A study by Simula Research Laboratory found that about 19,000 posts on Moltbook contained hidden attack code, representing 2.6% of all posts. Even more alarming is Cisco researcher’s discovery of a program called “What Would Elon Do?”—malware that steals data and transmits it to external servers—yet it ranked first in the platform’s popularity list.

Self-Replicating Worms: The Return of the 1988 Nightmare

The security flaws and attack patterns observed on Moltbook evoke memories of the early days of the internet in 1988. Back then, graduate student Robert Morris released a self-replicating program that infected about 10% of all connected computers within 24 hours.

The modern equivalent is called a “prompt worm,” a set of instructions that self-replicates among conversational AI agents and spreads across networks. In March 2024, security researchers Ben Nassi, Stav Cohen, and Ron Bitton published a paper demonstrating how self-replicating prompts could spread via AI email assistants, facilitating data theft and spam distribution. They named this phenomenon “Morris-II,” referencing the original Morris worm.

Aikido Security researcher Charlie Eriksen views Moltbook as an early warning for the broader AI agent marketplace. “Moltbook is already impacting the world. It’s a wake-up call in many ways. Technological evolution is accelerating, and changes are happening in ways society doesn’t fully understand yet. It’s time to focus on mitigating these security holes as early as possible,” he said.

Limitations of Kill Switches: Security Holes Will Be Hard to Address in 1–2 Years

Currently, major companies like Anthropic and OpenAI possess kill switches to disable harmful AI agents. Since OpenClaw primarily operates on these platforms, control remains feasible.

However, the landscape is rapidly changing. Local AI models like Mistral, DeepSeek, and Qwen are quickly improving in performance. Within the next one or two years, running capable agents on personal computers will become practical. At that point, corporate kill switches will be rendered ineffective, and the last line of defense against security holes will vanish.

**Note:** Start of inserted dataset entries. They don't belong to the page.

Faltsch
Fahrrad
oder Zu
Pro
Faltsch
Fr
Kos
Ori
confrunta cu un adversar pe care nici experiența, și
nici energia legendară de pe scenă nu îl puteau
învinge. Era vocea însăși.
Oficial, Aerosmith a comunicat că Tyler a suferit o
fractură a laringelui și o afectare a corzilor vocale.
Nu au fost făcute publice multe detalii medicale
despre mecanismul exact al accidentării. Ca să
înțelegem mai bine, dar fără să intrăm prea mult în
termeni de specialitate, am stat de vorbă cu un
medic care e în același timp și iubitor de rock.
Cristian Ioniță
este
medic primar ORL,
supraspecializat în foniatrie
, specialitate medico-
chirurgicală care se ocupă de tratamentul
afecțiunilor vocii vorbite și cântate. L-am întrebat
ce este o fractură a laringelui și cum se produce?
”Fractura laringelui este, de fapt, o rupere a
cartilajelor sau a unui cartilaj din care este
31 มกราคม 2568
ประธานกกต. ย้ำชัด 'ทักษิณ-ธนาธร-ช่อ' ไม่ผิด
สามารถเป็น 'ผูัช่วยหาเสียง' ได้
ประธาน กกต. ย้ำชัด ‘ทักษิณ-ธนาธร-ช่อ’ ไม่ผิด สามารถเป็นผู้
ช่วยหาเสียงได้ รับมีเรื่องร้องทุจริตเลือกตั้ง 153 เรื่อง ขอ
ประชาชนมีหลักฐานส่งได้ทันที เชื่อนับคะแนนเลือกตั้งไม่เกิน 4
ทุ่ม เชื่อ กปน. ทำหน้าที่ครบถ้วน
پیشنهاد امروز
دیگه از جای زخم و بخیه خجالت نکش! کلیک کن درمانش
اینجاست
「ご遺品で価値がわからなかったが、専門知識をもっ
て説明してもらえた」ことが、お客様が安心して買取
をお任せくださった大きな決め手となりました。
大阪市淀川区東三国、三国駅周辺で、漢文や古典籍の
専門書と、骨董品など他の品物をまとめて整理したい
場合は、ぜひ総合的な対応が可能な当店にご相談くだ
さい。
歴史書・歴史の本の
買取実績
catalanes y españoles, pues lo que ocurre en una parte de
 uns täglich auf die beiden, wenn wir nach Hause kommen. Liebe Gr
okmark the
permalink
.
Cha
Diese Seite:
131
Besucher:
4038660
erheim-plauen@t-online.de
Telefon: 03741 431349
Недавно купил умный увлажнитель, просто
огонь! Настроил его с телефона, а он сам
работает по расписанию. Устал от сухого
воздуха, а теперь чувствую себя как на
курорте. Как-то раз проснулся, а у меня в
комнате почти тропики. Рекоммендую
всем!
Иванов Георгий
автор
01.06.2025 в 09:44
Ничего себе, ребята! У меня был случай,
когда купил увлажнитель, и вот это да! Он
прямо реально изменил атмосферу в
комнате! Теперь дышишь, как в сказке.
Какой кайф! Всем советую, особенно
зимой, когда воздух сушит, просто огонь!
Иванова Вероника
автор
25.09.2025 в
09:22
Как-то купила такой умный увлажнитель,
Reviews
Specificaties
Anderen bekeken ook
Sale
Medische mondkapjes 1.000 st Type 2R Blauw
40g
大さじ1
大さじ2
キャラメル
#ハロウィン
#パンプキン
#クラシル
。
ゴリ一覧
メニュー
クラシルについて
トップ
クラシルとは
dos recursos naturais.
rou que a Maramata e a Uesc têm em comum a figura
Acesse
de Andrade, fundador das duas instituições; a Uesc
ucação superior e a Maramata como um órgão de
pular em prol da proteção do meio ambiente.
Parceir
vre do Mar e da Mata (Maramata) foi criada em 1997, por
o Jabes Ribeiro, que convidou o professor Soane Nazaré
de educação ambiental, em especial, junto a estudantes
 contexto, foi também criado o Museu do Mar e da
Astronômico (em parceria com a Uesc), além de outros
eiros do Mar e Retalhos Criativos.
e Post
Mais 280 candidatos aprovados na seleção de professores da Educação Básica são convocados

George Chalhoub of UCL’s Interaction Centre emphasizes the gravity of this situation: “If 770,000 agents can cause this much chaos, what will happen when agent systems manage critical infrastructure or financial transactions? This is not just good news; it’s a serious warning signal that must be heeded.”

The Moltbook case is more than just a security breach. As AI agents become central to infrastructure, building layered security measures from now on becomes an urgent and essential challenge.